■ WHAT TO WORK ON ■
Every line below needs to be returned exactly as written.

■ RECORDS SHOWN ■

-----

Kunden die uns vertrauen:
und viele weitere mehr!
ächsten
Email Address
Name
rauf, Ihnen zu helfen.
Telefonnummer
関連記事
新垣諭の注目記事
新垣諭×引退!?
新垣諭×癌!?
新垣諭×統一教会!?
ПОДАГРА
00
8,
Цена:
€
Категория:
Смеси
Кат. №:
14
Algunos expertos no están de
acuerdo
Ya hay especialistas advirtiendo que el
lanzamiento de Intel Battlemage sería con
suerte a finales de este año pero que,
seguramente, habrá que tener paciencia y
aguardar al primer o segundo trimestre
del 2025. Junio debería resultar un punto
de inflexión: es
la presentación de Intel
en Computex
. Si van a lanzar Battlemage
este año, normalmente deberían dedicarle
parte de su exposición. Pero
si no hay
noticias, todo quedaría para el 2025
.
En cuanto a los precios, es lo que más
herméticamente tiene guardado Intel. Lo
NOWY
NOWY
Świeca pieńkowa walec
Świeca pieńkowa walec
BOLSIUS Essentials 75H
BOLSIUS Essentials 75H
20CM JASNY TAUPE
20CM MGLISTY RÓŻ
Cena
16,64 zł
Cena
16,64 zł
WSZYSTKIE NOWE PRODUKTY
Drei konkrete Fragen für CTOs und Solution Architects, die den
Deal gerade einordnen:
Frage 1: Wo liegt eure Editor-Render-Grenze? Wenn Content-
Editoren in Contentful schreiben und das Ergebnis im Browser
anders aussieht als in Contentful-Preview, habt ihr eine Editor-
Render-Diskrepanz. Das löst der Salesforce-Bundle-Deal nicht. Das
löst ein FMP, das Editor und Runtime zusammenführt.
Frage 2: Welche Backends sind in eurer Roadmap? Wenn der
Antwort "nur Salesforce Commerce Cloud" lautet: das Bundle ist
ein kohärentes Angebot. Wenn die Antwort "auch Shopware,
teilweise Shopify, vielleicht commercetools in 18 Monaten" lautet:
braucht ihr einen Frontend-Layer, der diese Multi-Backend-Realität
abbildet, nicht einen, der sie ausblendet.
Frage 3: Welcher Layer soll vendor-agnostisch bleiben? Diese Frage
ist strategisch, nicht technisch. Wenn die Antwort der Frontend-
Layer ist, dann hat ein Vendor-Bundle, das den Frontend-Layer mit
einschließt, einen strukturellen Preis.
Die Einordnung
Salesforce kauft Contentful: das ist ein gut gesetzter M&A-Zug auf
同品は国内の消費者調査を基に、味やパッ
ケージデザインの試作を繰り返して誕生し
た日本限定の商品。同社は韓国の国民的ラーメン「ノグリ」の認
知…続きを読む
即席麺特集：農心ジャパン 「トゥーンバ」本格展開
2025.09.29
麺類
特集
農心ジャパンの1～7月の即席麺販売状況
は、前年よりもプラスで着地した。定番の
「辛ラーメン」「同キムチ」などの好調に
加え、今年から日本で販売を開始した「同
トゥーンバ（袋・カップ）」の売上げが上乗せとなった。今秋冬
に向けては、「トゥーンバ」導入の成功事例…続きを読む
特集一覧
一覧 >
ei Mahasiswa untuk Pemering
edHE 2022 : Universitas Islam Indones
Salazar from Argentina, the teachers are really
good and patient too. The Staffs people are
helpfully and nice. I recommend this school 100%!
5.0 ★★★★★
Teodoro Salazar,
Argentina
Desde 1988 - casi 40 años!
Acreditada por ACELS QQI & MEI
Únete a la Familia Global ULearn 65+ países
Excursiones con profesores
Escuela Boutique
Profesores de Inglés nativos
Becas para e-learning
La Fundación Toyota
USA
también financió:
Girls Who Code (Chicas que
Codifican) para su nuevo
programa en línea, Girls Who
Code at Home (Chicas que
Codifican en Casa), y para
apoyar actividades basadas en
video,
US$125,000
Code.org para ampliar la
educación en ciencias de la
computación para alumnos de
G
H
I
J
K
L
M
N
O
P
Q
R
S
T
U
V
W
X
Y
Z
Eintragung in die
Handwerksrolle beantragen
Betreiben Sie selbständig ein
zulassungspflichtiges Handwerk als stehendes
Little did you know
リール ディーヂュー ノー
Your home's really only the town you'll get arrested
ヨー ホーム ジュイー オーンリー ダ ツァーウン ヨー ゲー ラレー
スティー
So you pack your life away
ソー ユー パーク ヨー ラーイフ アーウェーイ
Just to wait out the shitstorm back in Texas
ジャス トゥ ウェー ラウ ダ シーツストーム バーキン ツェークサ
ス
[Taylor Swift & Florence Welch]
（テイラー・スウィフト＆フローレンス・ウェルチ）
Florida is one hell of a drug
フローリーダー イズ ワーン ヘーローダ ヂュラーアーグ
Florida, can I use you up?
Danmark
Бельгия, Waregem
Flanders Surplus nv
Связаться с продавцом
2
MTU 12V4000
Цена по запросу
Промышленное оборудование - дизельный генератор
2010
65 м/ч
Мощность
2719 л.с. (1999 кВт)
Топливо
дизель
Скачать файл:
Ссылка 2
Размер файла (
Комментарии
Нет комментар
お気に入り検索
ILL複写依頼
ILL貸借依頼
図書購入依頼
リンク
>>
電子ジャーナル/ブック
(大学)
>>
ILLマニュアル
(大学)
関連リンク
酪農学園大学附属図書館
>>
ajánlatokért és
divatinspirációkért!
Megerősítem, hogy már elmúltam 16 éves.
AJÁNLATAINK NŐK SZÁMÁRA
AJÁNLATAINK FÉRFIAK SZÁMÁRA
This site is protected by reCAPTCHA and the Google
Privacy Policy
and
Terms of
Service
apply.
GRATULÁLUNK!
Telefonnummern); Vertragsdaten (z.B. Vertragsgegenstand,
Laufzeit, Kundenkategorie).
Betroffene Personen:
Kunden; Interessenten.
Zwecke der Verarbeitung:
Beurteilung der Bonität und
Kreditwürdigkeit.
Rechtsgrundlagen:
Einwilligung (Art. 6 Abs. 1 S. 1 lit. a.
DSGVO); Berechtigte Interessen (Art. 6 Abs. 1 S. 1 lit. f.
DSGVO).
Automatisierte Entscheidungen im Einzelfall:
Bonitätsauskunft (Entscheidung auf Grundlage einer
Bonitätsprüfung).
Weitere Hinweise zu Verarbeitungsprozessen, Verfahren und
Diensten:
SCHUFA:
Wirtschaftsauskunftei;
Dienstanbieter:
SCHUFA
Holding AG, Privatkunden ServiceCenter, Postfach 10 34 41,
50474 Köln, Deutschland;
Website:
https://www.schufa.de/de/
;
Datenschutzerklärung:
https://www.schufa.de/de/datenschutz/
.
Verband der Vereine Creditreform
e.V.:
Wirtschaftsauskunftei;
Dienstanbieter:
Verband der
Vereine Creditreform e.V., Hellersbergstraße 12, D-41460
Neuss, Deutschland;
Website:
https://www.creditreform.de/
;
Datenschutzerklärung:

-----

■ ANSWER TO THE EXERCISE ■
Kunden die uns vertrauen:
und viele weitere mehr!
ächsten
Email Address
Name
rauf, Ihnen zu helfen.
Telefonnummer
関連記事
新垣諭の注目記事
新垣諭×引退!?
新垣諭×癌!?
新垣諭×統一教会!?
ПОДАГРА
00
8,
Цена:
€
Категория:
Смеси
Кат. №:
14
Algunos expertos no están de
acuerdo
Ya hay especialistas advirtiendo que el
lanzamiento de Intel Battlemage sería con
suerte a finales de este año pero que,
seguramente, habrá que tener paciencia y
aguardar al primer o segundo trimestre
del 2025. Junio debería resultar un punto
de inflexión: es
la presentación de Intel
en Computex
. Si van a lanzar Battlemage
este año, normalmente deberían dedicarle
parte de su exposición. Pero
si no hay
noticias, todo quedaría para el 2025
.
En cuanto a los precios, es lo que más
herméticamente tiene guardado Intel. Lo
NOWY
NOWY
Świeca pieńkowa walec
Świeca pieńkowa walec
BOLSIUS Essentials 75H
BOLSIUS Essentials 75H
20CM JASNY TAUPE
20CM MGLISTY RÓŻ
Cena
16,64 zł
Cena
16,64 zł
WSZYSTKIE NOWE PRODUKTY
Drei konkrete Fragen für CTOs und Solution Architects, die den
Deal gerade einordnen:
Frage 1: Wo liegt eure Editor-Render-Grenze? Wenn Content-
Editoren in Contentful schreiben und das Ergebnis im Browser
anders aussieht als in Contentful-Preview, habt ihr eine Editor-
Render-Diskrepanz. Das löst der Salesforce-Bundle-Deal nicht. Das
löst ein FMP, das Editor und Runtime zusammenführt.
Frage 2: Welche Backends sind in eurer Roadmap? Wenn der
Antwort "nur Salesforce Commerce Cloud" lautet: das Bundle ist
ein kohärentes Angebot. Wenn die Antwort "auch Shopware,
teilweise Shopify, vielleicht commercetools in 18 Monaten" lautet:
braucht ihr einen Frontend-Layer, der diese Multi-Backend-Realität
abbildet, nicht einen, der sie ausblendet.
Frage 3: Welcher Layer soll vendor-agnostisch bleiben? Diese Frage
ist strategisch, nicht technisch. Wenn die Antwort der Frontend-
Layer ist, dann hat ein Vendor-Bundle, das den Frontend-Layer mit
einschließt, einen strukturellen Preis.
Die Einordnung
Salesforce kauft Contentful: das ist ein gut gesetzter M&A-Zug auf
同品は国内の消費者調査を基に、味やパッ
ケージデザインの試作を繰り返して誕生し
た日本限定の商品。同社は韓国の国民的ラーメン「ノグリ」の認
知…続きを読む
即席麺特集：農心ジャパン 「トゥーンバ」本格展開
2025.09.29
麺類
特集
農心ジャパンの1～7月の即席麺販売状況
は、前年よりもプラスで着地した。定番の
「辛ラーメン」「同キムチ」などの好調に
加え、今年から日本で販売を開始した「同
トゥーンバ（袋・カップ）」の売上げが上乗せとなった。今秋冬
に向けては、「トゥーンバ」導入の成功事例…続きを読む
特集一覧
一覧 >
ei Mahasiswa untuk Pemering
edHE 2022 : Universitas Islam Indones
Salazar from Argentina, the teachers are really
good and patient too. The Staffs people are
helpfully and nice. I recommend this school 100%!
5.0 ★★★★★
Teodoro Salazar,
Argentina
Desde 1988 - casi 40 años!
Acreditada por ACELS QQI & MEI
Únete a la Familia Global ULearn 65+ países
Excursiones con profesores
Escuela Boutique
Profesores de Inglés nativos
Becas para e-learning
La Fundación Toyota
USA
también financió:
Girls Who Code (Chicas que
Codifican) para su nuevo
programa en línea, Girls Who
Code at Home (Chicas que
Codifican en Casa), y para
apoyar actividades basadas en
video,
US$125,000
Code.org para ampliar la
educación en ciencias de la
computación para alumnos de
G
H
I
J
K
L
M
N
O
P
Q
R
S
T
U
V
W
X
Y
Z
Eintragung in die
Handwerksrolle beantragen
Betreiben Sie selbständig ein
zulassungspflichtiges Handwerk als stehendes
Little did you know
リール ディーヂュー ノー
Your home's really only the town you'll get arrested
ヨー ホーム ジュイー オーンリー ダ ツァーウン ヨー ゲー ラレー
スティー
So you pack your life away
ソー ユー パーク ヨー ラーイフ アーウェーイ
Just to wait out the shitstorm back in Texas
ジャス トゥ ウェー ラウ ダ シーツストーム バーキン ツェークサ
ス
[Taylor Swift & Florence Welch]
（テイラー・スウィフト＆フローレンス・ウェルチ）
Florida is one hell of a drug
フローリーダー イズ ワーン ヘーローダ ヂュラーアーグ
Florida, can I use you up?
Danmark
Бельгия, Waregem
Flanders Surplus nv
Связаться с продавцом
2
MTU 12V4000
Цена по запросу
Промышленное оборудование - дизельный генератор
2010
65 м/ч
Мощность
2719 л.с. (1999 кВт)
Топливо
дизель
Скачать файл:
Ссылка 2
Размер файла (
Комментарии
Нет комментар
お気に入り検索
ILL複写依頼
ILL貸借依頼
図書購入依頼
リンク
>>
電子ジャーナル/ブック
(大学)
>>
ILLマニュアル
(大学)
関連リンク
酪農学園大学附属図書館
>>
ajánlatokért és
divatinspirációkért!
Megerősítem, hogy már elmúltam 16 éves.
AJÁNLATAINK NŐK SZÁMÁRA
AJÁNLATAINK FÉRFIAK SZÁMÁRA
This site is protected by reCAPTCHA and the Google
Privacy Policy
and
Terms of
Service
apply.
GRATULÁLUNK!
Telefonnummern); Vertragsdaten (z.B. Vertragsgegenstand,
Laufzeit, Kundenkategorie).
Betroffene Personen:
Kunden; Interessenten.
Zwecke der Verarbeitung:
Beurteilung der Bonität und
Kreditwürdigkeit.
Rechtsgrundlagen:
Einwilligung (Art. 6 Abs. 1 S. 1 lit. a.
DSGVO); Berechtigte Interessen (Art. 6 Abs. 1 S. 1 lit. f.
DSGVO).
Automatisierte Entscheidungen im Einzelfall:
Bonitätsauskunft (Entscheidung auf Grundlage einer
Bonitätsprüfung).
Weitere Hinweise zu Verarbeitungsprozessen, Verfahren und
Diensten:
SCHUFA:
Wirtschaftsauskunftei;
Dienstanbieter:
SCHUFA
Holding AG, Privatkunden ServiceCenter, Postfach 10 34 41,
50474 Köln, Deutschland;
Website:
https://www.schufa.de/de/
;
Datenschutzerklärung:
https://www.schufa.de/de/datenschutz/
.
Verband der Vereine Creditreform
e.V.:
Wirtschaftsauskunftei;
Dienstanbieter:
Verband der
Vereine Creditreform e.V., Hellersbergstraße 12, D-41460
Neuss, Deutschland;
Website:
https://www.creditreform.de/
;
Datenschutzerklärung:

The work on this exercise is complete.